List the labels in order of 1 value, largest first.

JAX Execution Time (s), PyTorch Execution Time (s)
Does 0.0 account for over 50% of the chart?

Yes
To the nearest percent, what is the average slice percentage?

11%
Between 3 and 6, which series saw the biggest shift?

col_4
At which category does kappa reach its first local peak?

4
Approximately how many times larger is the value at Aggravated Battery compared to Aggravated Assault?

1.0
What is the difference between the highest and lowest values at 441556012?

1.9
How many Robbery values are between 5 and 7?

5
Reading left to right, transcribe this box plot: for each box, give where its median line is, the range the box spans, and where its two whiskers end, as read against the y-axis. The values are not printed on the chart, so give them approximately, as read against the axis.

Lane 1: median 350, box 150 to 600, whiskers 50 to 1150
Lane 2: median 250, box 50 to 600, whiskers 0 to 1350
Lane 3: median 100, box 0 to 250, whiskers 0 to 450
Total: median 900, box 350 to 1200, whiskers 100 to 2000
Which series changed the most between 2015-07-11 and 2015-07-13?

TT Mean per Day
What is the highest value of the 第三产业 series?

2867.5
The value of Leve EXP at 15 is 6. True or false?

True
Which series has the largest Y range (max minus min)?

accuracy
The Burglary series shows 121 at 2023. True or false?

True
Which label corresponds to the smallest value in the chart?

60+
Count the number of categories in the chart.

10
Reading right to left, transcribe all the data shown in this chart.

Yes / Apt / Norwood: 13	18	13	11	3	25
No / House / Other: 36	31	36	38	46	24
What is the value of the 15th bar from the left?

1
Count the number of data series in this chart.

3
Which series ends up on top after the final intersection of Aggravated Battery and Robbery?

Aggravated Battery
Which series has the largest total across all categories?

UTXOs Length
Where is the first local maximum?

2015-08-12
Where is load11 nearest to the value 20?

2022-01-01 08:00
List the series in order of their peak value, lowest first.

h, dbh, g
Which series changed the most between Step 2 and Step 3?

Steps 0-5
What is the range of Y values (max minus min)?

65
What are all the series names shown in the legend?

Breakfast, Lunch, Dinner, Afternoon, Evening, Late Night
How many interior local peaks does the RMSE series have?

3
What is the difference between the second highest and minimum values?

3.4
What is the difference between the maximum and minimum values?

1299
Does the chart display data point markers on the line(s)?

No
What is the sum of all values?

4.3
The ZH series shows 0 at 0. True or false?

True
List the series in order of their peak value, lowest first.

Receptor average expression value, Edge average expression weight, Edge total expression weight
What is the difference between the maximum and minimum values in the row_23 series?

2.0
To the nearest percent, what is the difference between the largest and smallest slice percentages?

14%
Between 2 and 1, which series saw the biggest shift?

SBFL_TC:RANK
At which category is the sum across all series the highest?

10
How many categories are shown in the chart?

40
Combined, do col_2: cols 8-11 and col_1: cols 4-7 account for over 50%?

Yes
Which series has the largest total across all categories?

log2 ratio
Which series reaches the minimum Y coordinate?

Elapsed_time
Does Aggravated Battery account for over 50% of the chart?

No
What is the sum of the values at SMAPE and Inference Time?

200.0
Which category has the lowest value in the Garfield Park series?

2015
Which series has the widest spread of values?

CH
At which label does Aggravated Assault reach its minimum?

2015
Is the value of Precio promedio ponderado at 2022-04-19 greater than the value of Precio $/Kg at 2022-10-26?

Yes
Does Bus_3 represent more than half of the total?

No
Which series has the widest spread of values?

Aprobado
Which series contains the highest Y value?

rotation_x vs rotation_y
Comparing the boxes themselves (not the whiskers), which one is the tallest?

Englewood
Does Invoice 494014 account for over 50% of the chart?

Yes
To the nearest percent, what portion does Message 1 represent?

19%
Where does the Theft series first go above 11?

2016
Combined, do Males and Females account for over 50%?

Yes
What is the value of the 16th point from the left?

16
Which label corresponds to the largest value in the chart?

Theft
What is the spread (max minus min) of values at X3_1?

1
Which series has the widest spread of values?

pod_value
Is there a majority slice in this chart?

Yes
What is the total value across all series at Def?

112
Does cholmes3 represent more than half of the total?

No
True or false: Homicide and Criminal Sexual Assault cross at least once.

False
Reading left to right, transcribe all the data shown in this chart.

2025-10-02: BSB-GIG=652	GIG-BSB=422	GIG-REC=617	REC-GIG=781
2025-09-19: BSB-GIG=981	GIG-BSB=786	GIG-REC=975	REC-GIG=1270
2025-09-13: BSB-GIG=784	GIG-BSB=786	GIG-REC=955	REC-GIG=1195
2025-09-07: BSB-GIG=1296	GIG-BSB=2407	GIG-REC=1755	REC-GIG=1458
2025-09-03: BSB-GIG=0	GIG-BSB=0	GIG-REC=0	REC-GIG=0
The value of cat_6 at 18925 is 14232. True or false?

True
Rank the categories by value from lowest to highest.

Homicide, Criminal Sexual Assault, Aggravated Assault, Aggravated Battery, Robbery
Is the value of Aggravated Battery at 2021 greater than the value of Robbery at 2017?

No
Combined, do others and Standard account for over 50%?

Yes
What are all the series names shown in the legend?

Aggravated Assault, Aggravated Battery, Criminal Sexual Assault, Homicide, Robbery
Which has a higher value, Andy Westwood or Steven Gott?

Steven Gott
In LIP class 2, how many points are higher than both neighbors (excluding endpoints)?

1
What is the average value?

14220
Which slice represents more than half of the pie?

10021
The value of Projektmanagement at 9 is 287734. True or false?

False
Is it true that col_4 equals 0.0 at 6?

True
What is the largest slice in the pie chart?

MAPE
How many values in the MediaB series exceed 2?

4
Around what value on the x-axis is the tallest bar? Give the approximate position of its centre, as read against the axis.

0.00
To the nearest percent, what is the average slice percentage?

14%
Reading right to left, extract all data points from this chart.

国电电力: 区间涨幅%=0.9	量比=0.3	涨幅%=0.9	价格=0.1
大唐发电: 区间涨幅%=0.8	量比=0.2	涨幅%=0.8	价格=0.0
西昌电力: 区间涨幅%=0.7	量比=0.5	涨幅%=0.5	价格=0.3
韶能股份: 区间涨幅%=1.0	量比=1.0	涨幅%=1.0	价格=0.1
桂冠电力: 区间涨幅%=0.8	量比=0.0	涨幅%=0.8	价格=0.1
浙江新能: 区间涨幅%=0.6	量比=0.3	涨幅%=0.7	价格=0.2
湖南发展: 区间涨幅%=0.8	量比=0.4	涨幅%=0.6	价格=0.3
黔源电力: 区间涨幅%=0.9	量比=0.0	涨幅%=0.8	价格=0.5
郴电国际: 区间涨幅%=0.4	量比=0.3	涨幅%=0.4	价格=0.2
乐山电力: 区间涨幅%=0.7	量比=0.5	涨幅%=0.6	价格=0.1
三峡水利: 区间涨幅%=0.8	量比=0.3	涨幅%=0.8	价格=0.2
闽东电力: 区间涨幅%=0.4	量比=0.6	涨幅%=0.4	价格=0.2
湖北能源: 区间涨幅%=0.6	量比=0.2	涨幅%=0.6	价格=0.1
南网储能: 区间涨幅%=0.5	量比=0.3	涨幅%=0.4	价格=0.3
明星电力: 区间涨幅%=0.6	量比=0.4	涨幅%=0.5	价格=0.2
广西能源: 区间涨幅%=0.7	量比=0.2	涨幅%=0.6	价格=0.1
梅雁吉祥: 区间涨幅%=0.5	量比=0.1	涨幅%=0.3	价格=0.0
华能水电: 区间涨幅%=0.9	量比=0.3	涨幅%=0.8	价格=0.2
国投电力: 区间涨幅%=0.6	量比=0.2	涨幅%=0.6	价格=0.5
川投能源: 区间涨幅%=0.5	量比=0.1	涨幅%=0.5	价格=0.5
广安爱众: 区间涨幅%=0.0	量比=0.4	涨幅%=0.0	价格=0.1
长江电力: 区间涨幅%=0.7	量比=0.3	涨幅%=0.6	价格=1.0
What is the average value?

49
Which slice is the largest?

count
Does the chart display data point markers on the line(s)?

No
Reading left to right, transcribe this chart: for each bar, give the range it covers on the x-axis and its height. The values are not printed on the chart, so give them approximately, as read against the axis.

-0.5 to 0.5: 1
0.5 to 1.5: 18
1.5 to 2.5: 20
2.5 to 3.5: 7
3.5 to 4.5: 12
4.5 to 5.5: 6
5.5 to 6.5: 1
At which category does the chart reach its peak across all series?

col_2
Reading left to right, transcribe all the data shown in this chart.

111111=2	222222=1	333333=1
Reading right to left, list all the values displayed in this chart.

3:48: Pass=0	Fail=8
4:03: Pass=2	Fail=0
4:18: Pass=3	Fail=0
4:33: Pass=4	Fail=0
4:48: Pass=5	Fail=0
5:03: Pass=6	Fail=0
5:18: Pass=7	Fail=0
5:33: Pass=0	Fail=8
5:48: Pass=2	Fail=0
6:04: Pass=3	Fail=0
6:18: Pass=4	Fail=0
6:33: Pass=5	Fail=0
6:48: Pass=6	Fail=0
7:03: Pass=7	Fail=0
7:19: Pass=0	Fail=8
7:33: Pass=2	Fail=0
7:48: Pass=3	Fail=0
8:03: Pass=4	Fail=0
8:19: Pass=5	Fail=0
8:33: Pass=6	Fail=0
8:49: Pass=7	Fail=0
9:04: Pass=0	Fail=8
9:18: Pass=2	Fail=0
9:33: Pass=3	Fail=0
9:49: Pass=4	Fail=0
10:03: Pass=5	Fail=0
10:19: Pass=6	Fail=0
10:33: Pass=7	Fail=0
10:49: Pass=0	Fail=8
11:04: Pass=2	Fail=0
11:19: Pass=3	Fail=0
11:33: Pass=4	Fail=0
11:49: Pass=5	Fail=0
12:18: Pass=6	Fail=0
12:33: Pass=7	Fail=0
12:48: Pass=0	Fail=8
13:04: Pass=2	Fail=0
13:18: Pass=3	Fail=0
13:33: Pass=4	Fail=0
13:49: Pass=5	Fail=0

------------------------------------------------------------

#### Exercise objective
In the lines from the first one through the line containing "At which category does kappa", inclusive, substitute "largest change" for "biggest shift". Reproduce only those lines, with everything else unchanged.

#### Result
List the labels in order of 1 value, largest first.

JAX Execution Time (s), PyTorch Execution Time (s)
Does 0.0 account for over 50% of the chart?

Yes
To the nearest percent, what is the average slice percentage?

11%
Between 3 and 6, which series saw the largest change?

col_4
At which category does kappa reach its first local peak?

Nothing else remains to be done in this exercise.